Your goal: Omit the pictures, then write out every entry exactly as it reads.

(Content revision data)
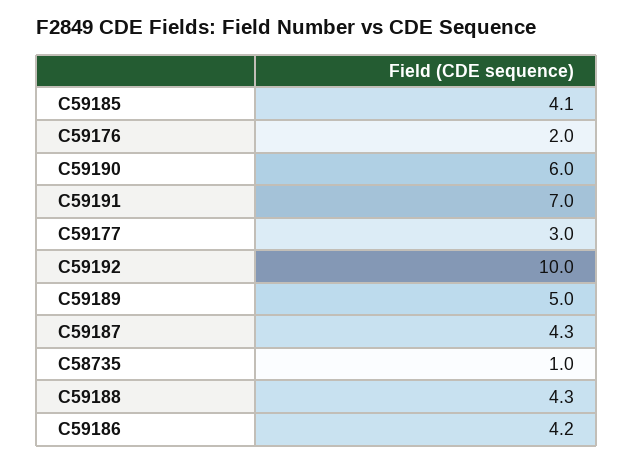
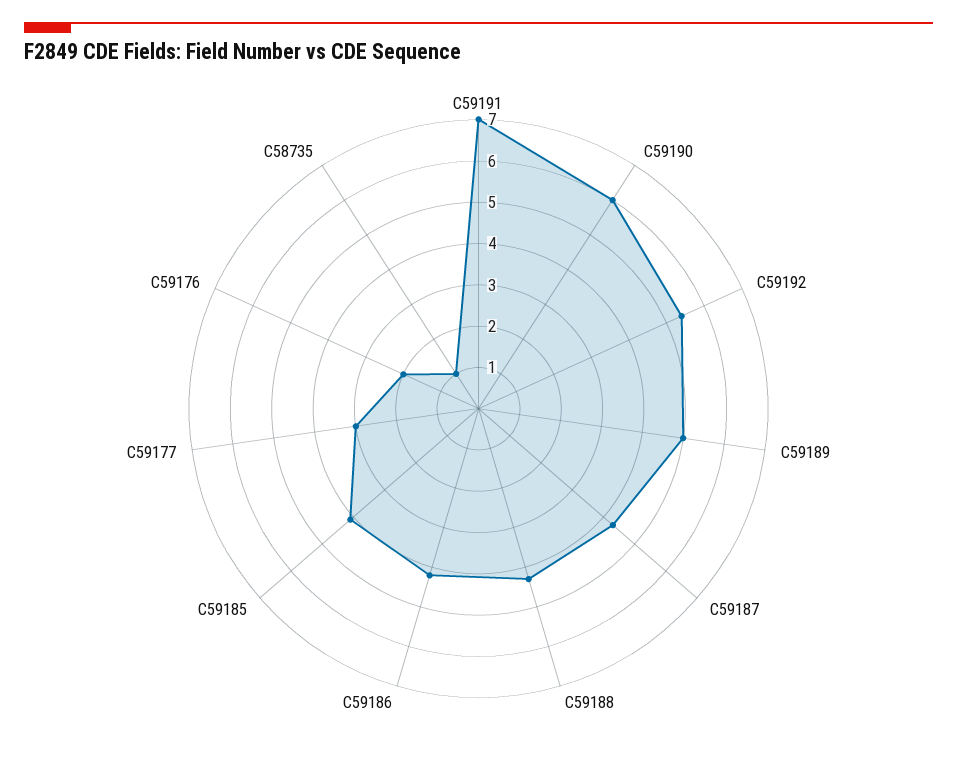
  {
    "C59185": 4.1,
    "C59176": 2,
    "C59190": 6,
    "C59191": 7,
    "C59177": 3,
-   "C59192": 10,
+   "C59192": 5.5,
    "C59189": 5,
    "C59187": 4.3,
    "C58735": 1,
    "C59188": 4.3,
    "C59186": 4.2
  }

Answer to the exercise:
  {
    "C59185": 4.1,
    "C59176": 2,
    "C59190": 6,
    "C59191": 7,
    "C59177": 3,
-   "C59192": 10,
+   "C59192": 5.5,
    "C59189": 5,
    "C59187": 4.3,
    "C58735": 1,
    "C59188": 4.3,
    "C59186": 4.2
  }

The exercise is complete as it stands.